By the time we had done all of this and greeted our domestic help who was here for her weekly session, we then set off for the park as it was quite a beautiful fine day. On our way down to the park, we were pleased to run across our Italian friend who was busy poring over the innards of her car. But all she was doing was adding some oil to her trusty Toyota Corolla. She and her neighbour who we we know well by sight were marvelling how clean and orderly the engine appeared even though the car was approximately 17 years old so we went on our way to the park. There we were joined by our University of Birmingham friend who had been busy in a community ‘repair’ shop where anybody who wants can bring along a household appliance that just requires a bit of attention to get it functioning again. This sounded like an excellent idea but the only trouble is that there were more volunteers offering their time and skills to repair household items than there were clients bringing along objects for them to repair. It all sounded like a sound idea but its long term future does not seem assured.
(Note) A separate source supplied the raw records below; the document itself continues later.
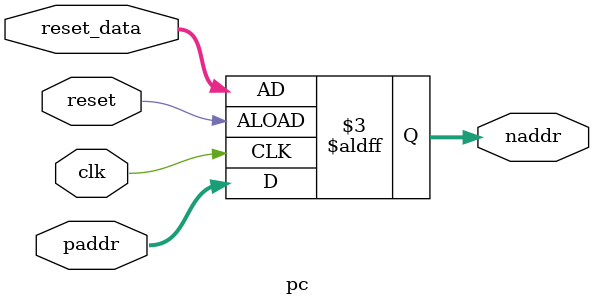
<source format=v>
`timescale 1ns / 1ps


module pc(
input clk,
input [31:0]paddr,
input reset,
input [31:0]reset_data,
output reg [31:0]naddr
    );
always@(posedge clk,posedge reset)
    begin
        if(reset==0)
 //           naddr<=(paddr>>2);
            naddr<=(paddr);
        else naddr<=reset_data;
   end
endmodule

</source>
This afternoon we were expecting a visit from a gentleman who for some years now was doing some of the ‘heavier’ gardening for us (such as shaping and trimming bushes and the like) We knew that he had been incredibly ill having collapsed in a garden whilst he was working and consequently had spent several weeks in hospital receiving multiple blood transfusions. When he got home, he had had a whole series of domestic misfortunes and when our domestic help had run across him by accident in the High Street in Bromsgrove, it seemed as though a cup of tea and biscuits and a shoulder to cry on might prove timely. So our gardener called around and we spent a certain amount of time inside the house talking over the issues that had affected him. Eventually, the clouds rolled away and there was a burst of sunshine where we all sat outside and our friend could admire our patio which of course he had seen countless times as he worked in our garden but he, like us, were amazed at the variety and appearance of the patio once we had engaged in a radical clean up of the paving stones two or three weeks ago. As our gardener has been a horticulturist nearly all of his life, I took the opportunity of rescuing a shrub that was being grown in a large pot in the recesses of Mog’s den. He identified it for us as a hazel shrub/tree – now all we have to do, is to find a nice location for it. I cannot remember how I came by it except to say that I often rescue viable little shrubs and trees without always knowing what they are. We finished off our afternoon exchanging contact details so that we can keep in touch on a regular basis.
Sky News is reporting today severe disquiet at the way that the new ‘deportation to Rwanda’ policy is working out. A Home Officer worker has reported they feel ashamed to work for the government because of its plans to send asylum seekers to Rwanda. They told us there is ‘disbelief’ at the policy within their department – likening it to a form of human trafficking. The worker – who we have agreed to give anonymity to – has been in the asylum department for a number of years and spoke to us exclusively just days before the first flight is due to leave. They told us: ‘We should offer sanctuary and provide safe haven for those who need it but it feels like we are taking part in human trafficking – transporting people against their will and paying another country to take them‘.